Viele Personen und Gruppen im Gesundheitswesen, vor allem soweit sie an der Ökonomisierung der letzten privaten Sphäre des Bürgers verdienen konnten und weiter zu verdienen hoffen, sind der naiven Meinung, die strukturellen Schwächen unseres Gesundheitswesens würden sich beilegen lassen, wenn man „die Digitalisierung“ vorantreibt, sozusagen über die Strukturbrüche überstülpt. Abgesehen von der Tatsache, dass dies keinen Erfolg haben wird (wir werden nur mit den negativen Folgen konfrontiert sein), ist dies beim Thema Sterbehilfe eine ganz besonders problematische Vorstellung. Natürlich wird gesagt, die ärztliche Dokumentation über digitale Instrumente sei streng vertraulich, aber das ist eine Illusion: Die Daten werden schneller gehackt, als man sich umsieht (siehe die Veröffentlichung aller Daten zu den psychischen Erkrankungen in Finnland vor ein paar Jahren), und außerdem ist der Informationshunger des Staates nie zu stillen; irgendeine Entschuldigung zur De-Anonymisierung (Terrorismus, Pädophilie, Drogen, …) wird es immer geben.

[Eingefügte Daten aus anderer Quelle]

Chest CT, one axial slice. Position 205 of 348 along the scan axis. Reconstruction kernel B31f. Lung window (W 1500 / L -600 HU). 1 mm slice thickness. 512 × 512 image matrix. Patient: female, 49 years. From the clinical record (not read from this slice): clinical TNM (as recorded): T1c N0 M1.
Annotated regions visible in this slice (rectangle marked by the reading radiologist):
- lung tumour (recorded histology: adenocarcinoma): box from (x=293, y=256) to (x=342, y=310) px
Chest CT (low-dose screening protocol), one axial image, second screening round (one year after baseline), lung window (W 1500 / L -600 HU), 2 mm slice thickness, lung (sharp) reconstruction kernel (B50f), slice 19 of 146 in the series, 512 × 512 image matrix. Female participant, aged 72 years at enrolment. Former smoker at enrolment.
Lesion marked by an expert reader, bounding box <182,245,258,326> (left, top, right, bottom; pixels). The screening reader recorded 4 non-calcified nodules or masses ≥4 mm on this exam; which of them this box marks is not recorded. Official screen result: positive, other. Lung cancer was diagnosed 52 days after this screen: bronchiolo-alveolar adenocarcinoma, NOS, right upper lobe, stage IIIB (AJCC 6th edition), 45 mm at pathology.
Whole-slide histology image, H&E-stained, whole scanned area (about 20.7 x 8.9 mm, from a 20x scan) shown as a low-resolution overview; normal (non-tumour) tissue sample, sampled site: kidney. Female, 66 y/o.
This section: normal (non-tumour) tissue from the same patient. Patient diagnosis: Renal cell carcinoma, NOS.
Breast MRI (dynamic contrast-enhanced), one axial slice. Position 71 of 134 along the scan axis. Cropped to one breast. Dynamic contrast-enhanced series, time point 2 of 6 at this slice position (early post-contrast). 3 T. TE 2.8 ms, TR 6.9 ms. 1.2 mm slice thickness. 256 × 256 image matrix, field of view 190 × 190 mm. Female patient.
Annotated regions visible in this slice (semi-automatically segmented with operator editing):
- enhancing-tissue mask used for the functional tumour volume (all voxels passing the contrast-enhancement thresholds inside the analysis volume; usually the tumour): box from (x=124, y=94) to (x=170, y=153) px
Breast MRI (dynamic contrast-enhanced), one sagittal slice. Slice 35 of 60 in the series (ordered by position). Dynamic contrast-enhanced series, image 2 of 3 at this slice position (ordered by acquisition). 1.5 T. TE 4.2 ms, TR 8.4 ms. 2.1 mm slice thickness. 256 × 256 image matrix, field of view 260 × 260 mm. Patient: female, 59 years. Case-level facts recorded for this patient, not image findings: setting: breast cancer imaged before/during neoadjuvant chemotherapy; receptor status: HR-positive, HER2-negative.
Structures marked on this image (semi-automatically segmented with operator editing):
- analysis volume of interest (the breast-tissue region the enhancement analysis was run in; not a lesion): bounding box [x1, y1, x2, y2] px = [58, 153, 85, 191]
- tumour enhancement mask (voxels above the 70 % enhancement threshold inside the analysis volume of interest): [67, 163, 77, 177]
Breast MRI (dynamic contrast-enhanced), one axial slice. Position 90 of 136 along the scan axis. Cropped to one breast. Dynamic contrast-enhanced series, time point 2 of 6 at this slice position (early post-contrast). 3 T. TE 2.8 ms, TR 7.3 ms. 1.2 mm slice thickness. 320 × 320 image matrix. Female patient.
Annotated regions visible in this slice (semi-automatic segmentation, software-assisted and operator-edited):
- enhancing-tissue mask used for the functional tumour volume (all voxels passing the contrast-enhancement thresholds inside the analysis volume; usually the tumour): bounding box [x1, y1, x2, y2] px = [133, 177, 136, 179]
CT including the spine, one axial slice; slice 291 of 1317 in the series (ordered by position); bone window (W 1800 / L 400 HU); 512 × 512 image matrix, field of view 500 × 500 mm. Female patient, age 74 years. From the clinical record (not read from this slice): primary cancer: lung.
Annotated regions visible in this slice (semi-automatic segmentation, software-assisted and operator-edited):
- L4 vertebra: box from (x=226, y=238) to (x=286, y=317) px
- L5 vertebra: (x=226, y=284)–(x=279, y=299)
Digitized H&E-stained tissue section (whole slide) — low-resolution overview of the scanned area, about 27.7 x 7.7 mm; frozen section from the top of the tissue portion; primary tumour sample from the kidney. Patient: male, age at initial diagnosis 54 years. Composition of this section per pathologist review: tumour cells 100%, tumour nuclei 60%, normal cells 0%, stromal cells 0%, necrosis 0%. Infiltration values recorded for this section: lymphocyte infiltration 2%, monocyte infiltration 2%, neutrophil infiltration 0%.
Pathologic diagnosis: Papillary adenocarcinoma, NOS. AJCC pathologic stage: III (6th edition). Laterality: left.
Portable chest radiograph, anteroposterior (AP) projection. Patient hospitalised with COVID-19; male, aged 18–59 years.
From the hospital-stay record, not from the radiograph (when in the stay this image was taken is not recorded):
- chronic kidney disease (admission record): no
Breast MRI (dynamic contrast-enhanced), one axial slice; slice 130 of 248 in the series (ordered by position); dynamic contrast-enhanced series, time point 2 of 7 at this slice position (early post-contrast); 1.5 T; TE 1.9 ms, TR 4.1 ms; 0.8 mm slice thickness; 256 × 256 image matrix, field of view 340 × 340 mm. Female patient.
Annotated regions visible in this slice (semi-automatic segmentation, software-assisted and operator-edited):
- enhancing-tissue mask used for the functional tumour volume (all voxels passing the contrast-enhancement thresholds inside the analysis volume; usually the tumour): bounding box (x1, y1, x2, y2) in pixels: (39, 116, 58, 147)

Eine wichtige Diskussion im Deutschen Bundestag steht an. Es ist zu hoffen, dass die fachlichen Entscheidungen auf ein realistisches Setting Bezug nehmen und mit der notwendigen Präzision entwickelt werden. Es ist zu hoffen, dass die gefundene Regelung optimal dokumentiert wird. Es ist weiterhin zu hoffen, dass die Gefahr einer möglichen Kontinuität zwischen digital dokumentiertem Sterbehilfewunsch, der Durchführung der Sterbehilfe und der Organentnahme ganz oben auf der Aufmerksamkeitsliste steht und man hier glasklare Regelungen zum Schutz dieses intimen Bereichs menschlicher Existenz findet.

Denn sonst würden wir nichts weiter unter Beweis stellen, als dass wir von „Soylent Green“ gar nicht mehr so weit entfernt sind. Nur dass wir nicht zur Anmeldung gehen müssen, um unseren Suizid anzukündigen, sondern unser „digitaler Zwilling“ schon vorab informiert ist. Nur dass wir die Toten nicht essen, sondern sie zur Organgewinnung und Transplantation nutzen. Das „Jahr 2022“ hätten wir um ein paar Jahre verschoben, nicht ohne es noch weiter zu perfektionieren.